What’s The Difference Between Silk Screen Printing And Heat Transfer?


Heat transfer and silk printing are the two most-used techniques to print fabrics for shirts, different garments, and home textiles. If you are considering printing for any fabric, the first introduction will be to these two techniques.

However, how will you decide which one is better?

What’s the difference between silk screen printing and heat transfer? Here is all you need to know so that the outcome of your project is better than expected.

Printed fabrics are a new thing, and there are many reasons why this technique has become popular. Simultaneously, heat transfer has its perks. So here is a detailed introduction to both techniques so you can decide which one is for you.

Silk Screen Printing

Screen printing is a technique that involves the use of a screen and ink to transfer an image onto fabric. This art form dates back to 960 AD, but it was in the 1900s that this technique was modernized.

The screen is cut into stencils to get the final image, and then ink is used to color the fabric through the stencil. The fabric is placed under the stencil, and ink is spread onto the stencil with a squeegee.

One screen is used for one color transfer. Suppose you are creating a flower image; one screen will be for the lighter parts of the flower, while another will be placed afterward to create an outline or the darker edges of the flower. A third screen will be used for the green stems.

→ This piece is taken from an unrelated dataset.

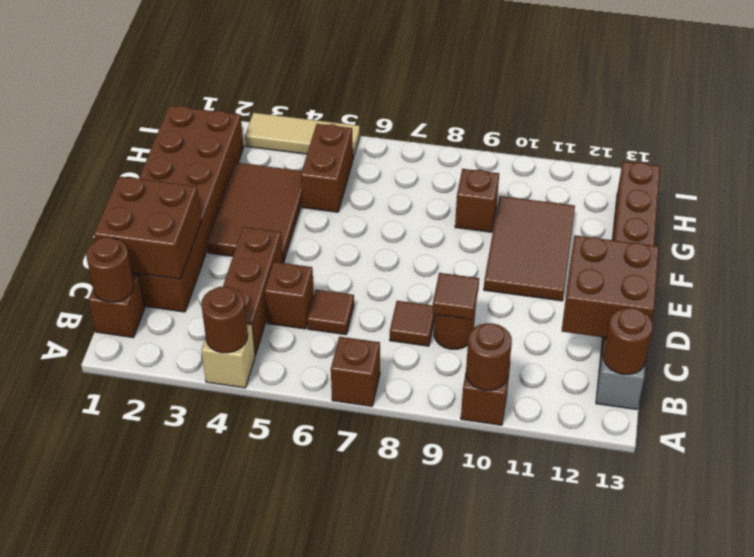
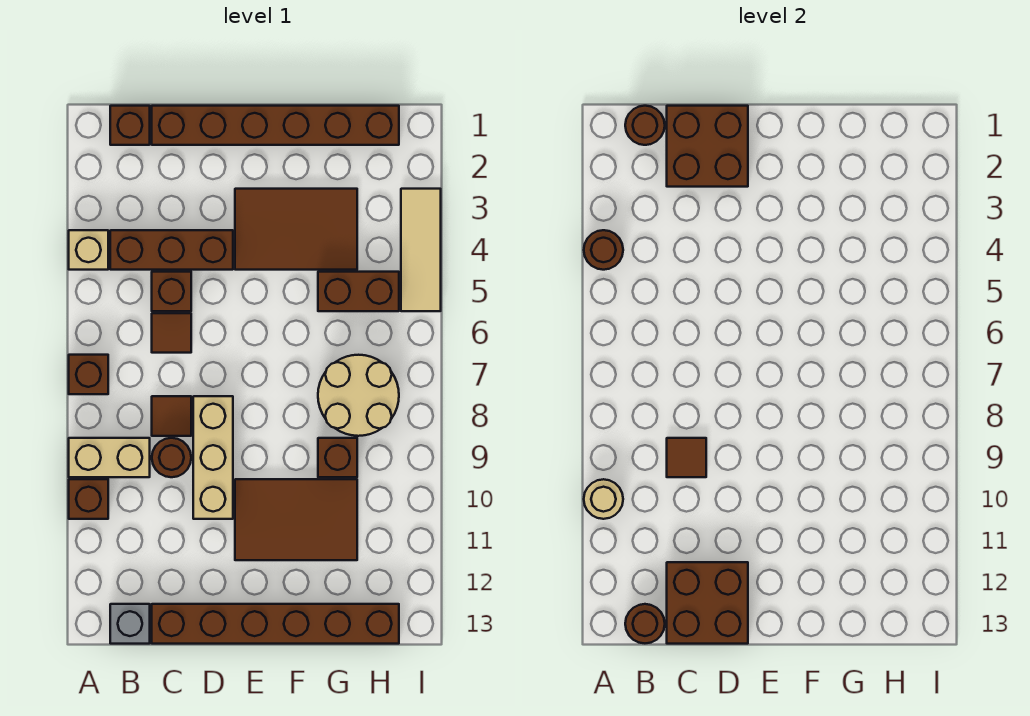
none -> tan 1x2 brick [69,438,150,477]
brown 1x1 round brick [466,323,512,390] -> tan 1x1 round brick [584,479,623,519]
brown 2x6 brick [132,106,244,312] -> brown 1x6 brick [152,106,399,145]
none -> tan 1x3 brick [193,396,233,519]
none -> tan 2x2 round brick [318,355,399,436]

This printing process requires different screens and specific ink shades to get the desired colors. The design team has to check the final look to ensure the fabric is kept from being moved while printing, which can spoil the design.

If you use silk screen printing for a more complex design with numerous colors, the process can be time-consuming and require more care. Screen printing lasts a long time, and that is one of the most significant advantages.

The ink is high-quality, and the stencil fitting on top of the fabric is tight, ensuring that the edges of the image are crisp and clear. This printing can endure more than 60 washes before you see the colors dull down. However, the ink used for screen printing is quite thick, and if you wash it inside out, the colors can stay on for an extended period.

How Do Screen Printers Work?

Screen printers and hand printing can be equally effective for screen printing quality. However, printers are faster, although they work through the same technique.

Users must create a design and select the ink and mesh count for it. The emulsion is exposed, and you will have to make the stencil. Prepare the printer and apply the design so the printer begins coloring parts of the image according to the colors needed. Once the printing is complete, the fabric has to dry.

Silk Screen Printing

Pros and Cons of Silk Screen Printing

For further understanding, here are some pros and cons of this printing technique:


  • Cost-effective for larger quantities
  • The fabric does not become stiff and pasty
  • Designs are durable
  • Allows darker colors to be used without rough application.


  • Intricate designs can be challenging for this printing technique
  • Process can be time-consuming if the image requires more colors
  • Not suitable for a smaller quantity
  • Photo replication is a problem for this technique
  • Uses a lot of chemicals.

What is Heat Transfer Printing?

Heat transfer printing is a newer technique when compared to silk screen printing. In the past decades, this technique has become a hot favorite for fabric printing.

This method involves printing of an image onto fabric with heat and pressure. There are two types of heat transfers: vinyl and digital printing. Vinyl heat transfer processes use a machine to cut out designs of colored vinyl, which are then transferred to the fabric using heat. This method is effective for printing a wide range of fabric types.

Active sportswear, jerseys and t-shirts are some of the most typical items on which you see the heat transfer technique of printing.

A heat transfer printer works like a home printer as a graphic image is designed on the computer, and then the fabric is placed in the printer. As the command is given, the printer will transfer vinyl ink, which is solvent and adheres to the fabric instantly.

Due to the vinyl ink, the image remains vibrant and new for a long. Moreover, the printing will require a drying period to ensure that the image is fully attached and can be touched. The high resolution image is loved by all and that is why this printing technique became very popular during recent years.

Heat transfers are a great way to print if you have smaller prints, but the time taken for the image to dry will still be significant. If you move the fabric too soon, the printed image will get smudged, and the surrounding fabric will also get spoiled.

Pros and Cons of Heat Transfer

Here are some pros and cons of heat transfer


  • Cost-effective for smaller orders
  • Easy to print and no repetitive steps
  • Affordable setup and printer
  • Allows you to customize colors


  • Not suitable for dark fabrics
  • Design can spoil in heat
  • Design is not long-lasting like screen printing
  • Colors are not bright.

Which Printing Technique Is Better?

The printing method that is most suitable for you is the one that suits your fabric and printing needs. Are you printing for a high volume of garments? Will you require smaller prints or larger prints? Will you need vibrant colors?

If you are looking for intricate designs with many colors, heat transfer may be better. However, if you are using designs that are big in size and do not have a lot of colors, silk screen printing is a better option.

Heat transfer is a more straightforward process and does not have multiple steps so if you have less time and you want to print a smaller quantity, you should select this process. Nevertheless, silk screen printing is an excellent choice for large prints and higher quantities of fabrics.